Pour qu’une gauche digne de ce nom ressuscite du « sépulcre constitutionnel » où la gauche libérale s’est volontairement ensevelie, une réforme démocratique radicale exigerait la convocation d’une assemblée constituante et la suppression de l’élection au suffrage universel du président de la République, clé de voûte du bonapartisme institutionnalisé. Elle exigerait aussi un mandat unique renouvelable une seule fois, un système proportionnel intégral par régions – et non l’injection d’une dose homéopathique de proportionnelle – avec correction nationale prenant en compte les restes, le droit de vote pour tous les résidents étrangers, l’exercice garanti du droit à l’autodétermination pour les départements et territoires d’outre-mer.
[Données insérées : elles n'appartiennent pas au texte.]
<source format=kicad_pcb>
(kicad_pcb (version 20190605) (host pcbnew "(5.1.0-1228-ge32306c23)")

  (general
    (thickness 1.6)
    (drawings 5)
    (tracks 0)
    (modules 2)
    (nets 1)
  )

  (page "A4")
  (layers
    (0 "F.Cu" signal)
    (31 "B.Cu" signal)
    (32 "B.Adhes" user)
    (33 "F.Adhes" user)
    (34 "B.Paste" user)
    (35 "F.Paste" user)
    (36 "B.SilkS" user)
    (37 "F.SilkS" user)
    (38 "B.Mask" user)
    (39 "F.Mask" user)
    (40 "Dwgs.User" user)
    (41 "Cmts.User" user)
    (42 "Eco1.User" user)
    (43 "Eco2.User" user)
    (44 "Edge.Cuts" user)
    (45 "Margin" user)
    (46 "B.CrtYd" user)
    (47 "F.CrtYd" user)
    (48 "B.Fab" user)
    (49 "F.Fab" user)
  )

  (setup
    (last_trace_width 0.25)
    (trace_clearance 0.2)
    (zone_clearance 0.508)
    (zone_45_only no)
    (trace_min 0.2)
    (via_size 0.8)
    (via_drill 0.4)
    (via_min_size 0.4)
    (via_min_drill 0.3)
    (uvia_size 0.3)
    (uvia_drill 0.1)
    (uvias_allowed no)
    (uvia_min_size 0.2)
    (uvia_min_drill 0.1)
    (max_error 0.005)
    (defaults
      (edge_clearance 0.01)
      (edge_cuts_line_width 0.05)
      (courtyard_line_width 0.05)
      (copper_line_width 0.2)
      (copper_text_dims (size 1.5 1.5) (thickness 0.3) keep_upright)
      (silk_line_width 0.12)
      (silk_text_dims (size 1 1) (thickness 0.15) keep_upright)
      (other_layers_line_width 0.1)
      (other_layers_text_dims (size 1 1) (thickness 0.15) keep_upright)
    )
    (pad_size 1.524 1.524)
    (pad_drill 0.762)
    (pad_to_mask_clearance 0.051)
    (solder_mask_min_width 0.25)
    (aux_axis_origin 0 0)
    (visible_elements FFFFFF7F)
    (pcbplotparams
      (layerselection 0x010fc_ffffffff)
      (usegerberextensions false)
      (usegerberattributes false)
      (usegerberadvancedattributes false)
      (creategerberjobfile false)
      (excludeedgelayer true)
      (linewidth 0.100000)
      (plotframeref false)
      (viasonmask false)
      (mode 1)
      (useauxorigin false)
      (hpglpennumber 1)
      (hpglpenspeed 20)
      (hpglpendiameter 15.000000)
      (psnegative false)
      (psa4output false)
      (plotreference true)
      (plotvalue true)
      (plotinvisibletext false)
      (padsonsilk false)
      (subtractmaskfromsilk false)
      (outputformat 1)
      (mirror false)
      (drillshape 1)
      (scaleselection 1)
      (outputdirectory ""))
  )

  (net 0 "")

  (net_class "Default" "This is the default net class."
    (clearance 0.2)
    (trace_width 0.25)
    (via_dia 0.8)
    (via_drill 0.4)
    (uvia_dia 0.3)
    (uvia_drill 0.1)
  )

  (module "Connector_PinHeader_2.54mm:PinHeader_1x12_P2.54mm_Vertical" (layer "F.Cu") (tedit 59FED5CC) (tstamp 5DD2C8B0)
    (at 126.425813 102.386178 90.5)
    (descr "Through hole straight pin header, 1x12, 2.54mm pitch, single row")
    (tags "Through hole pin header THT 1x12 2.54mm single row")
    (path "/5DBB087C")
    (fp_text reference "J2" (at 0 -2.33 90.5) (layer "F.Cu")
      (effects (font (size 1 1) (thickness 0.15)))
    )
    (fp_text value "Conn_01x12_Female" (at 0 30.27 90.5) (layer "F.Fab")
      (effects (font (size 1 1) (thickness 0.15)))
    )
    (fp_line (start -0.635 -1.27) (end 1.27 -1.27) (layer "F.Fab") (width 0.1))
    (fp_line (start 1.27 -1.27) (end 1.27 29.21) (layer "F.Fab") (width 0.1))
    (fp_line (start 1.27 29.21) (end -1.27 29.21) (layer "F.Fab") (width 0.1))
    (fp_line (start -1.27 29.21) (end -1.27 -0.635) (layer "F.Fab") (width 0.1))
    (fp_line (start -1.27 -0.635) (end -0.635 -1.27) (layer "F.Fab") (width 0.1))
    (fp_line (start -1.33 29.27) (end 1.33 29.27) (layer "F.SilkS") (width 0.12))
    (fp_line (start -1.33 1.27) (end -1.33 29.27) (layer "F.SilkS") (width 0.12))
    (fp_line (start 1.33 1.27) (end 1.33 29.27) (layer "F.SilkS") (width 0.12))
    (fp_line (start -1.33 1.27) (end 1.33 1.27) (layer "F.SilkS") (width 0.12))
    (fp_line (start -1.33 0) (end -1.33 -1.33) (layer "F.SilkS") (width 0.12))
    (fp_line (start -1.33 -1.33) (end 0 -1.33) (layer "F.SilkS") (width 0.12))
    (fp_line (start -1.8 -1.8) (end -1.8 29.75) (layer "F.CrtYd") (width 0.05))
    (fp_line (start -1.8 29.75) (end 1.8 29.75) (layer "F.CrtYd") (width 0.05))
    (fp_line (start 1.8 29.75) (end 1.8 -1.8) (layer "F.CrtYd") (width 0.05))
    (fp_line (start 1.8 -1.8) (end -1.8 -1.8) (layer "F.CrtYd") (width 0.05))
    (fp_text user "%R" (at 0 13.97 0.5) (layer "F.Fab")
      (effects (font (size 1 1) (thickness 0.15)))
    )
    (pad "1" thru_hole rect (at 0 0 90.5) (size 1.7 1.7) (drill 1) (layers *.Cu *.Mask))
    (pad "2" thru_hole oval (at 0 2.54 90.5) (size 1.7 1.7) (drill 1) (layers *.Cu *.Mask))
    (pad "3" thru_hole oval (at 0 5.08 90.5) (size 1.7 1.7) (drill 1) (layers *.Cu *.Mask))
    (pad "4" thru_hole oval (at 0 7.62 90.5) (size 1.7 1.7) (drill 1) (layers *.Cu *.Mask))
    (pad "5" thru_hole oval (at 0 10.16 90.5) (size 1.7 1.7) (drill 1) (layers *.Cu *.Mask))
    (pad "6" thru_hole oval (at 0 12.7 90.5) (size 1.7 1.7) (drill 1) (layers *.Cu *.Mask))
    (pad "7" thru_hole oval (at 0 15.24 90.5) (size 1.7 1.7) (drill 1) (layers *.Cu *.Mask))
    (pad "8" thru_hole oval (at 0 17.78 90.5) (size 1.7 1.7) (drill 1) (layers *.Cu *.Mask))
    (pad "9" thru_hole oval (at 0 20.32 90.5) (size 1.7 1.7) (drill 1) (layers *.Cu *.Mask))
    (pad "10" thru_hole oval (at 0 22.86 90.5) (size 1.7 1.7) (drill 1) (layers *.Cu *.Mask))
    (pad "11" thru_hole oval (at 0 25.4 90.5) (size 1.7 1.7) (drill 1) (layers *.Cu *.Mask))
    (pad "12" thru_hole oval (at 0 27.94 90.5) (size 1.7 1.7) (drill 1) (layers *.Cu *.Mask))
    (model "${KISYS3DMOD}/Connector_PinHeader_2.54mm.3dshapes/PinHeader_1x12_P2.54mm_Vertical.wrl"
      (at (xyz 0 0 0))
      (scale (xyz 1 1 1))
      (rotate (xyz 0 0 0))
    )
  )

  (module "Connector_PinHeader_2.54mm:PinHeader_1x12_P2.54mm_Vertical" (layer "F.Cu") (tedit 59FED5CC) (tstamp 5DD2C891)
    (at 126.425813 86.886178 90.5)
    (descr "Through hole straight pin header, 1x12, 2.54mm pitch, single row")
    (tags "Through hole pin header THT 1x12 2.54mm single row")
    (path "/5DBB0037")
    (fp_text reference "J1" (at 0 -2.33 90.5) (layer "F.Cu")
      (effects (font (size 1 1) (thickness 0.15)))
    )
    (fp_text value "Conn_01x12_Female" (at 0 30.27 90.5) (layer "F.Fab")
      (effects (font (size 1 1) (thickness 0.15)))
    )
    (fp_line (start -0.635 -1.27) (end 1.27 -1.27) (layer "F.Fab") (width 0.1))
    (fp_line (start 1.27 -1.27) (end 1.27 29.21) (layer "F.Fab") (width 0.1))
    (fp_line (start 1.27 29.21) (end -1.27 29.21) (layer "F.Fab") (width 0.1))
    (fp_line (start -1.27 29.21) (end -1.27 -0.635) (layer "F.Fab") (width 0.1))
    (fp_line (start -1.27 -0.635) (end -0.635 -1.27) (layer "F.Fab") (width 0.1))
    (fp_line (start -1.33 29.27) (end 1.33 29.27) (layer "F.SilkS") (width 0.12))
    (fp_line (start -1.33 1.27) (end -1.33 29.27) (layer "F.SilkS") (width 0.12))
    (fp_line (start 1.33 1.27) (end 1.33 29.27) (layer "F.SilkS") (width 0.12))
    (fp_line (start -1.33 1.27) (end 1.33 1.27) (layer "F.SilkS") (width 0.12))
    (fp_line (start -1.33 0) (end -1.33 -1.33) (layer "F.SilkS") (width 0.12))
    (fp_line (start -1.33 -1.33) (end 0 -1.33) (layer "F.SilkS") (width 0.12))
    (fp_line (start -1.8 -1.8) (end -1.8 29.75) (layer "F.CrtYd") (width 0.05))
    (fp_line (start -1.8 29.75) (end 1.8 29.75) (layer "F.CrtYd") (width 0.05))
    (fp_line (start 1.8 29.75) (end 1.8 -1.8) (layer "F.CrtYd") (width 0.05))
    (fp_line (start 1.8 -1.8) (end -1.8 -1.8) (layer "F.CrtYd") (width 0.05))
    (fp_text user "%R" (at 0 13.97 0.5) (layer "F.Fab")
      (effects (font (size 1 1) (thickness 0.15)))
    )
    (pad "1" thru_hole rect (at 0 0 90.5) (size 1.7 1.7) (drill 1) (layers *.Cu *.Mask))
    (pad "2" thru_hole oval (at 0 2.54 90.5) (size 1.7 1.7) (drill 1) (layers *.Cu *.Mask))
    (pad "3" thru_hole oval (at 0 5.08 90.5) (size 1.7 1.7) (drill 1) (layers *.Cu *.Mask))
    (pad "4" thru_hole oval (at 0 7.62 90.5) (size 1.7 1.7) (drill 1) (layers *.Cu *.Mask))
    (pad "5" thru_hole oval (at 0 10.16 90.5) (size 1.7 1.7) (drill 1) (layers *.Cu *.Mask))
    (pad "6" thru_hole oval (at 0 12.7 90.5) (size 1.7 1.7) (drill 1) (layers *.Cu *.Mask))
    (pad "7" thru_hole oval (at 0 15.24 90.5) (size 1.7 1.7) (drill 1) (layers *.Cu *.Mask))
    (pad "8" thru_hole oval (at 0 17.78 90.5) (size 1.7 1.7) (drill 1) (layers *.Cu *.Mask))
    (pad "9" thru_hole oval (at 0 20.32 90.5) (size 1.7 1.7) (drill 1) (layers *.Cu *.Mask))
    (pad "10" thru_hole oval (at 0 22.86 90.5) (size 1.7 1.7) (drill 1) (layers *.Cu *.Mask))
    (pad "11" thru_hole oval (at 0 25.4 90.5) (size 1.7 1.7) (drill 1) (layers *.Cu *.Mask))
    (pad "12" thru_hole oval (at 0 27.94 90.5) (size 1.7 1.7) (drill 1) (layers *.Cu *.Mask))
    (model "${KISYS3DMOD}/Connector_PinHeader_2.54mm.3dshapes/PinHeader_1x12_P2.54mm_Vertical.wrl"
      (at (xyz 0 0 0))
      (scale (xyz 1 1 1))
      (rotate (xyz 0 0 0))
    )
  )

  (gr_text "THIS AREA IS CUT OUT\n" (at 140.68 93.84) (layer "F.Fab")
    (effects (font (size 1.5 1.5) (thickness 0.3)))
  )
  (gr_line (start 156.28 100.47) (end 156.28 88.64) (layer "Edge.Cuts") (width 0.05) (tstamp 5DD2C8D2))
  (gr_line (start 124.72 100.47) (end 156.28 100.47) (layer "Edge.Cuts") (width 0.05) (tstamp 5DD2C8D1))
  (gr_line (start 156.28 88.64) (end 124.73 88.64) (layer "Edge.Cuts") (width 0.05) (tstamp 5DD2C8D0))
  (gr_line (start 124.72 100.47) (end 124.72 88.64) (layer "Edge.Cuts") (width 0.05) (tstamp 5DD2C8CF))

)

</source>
Elle exigerait la suppression du Sénat et son remplacement par une assemblée issue des mouvements sociaux. Elle devrait radicaliser le droit du sol, en opposant à la notion généalogique d’identité, celle d’une citoyenneté élargie à tous ceux et celles qui vivent et travaillent sur le territoire. Elle devrait supprimer la tutelle préfectorale sur les communes héritée de l’Empire, promouvoir une expansion de la démocratie communale et remplacer le Conseil constitutionnel, nommé par une commission parlementaire élue à la majorité des deux tiers. Elle devrait surtout favoriser la reconnaissance de droits de contrôle et d’autogestion sur les lieux de travail, réduire le temps légal de travail pour faciliter la rotation des mandats et la déprofessionnalisation des pouvoirs, instituer la révocabilité des élus par leurs mandants et aligner leur indemnité sur le salaire d’un travailleur qualifié.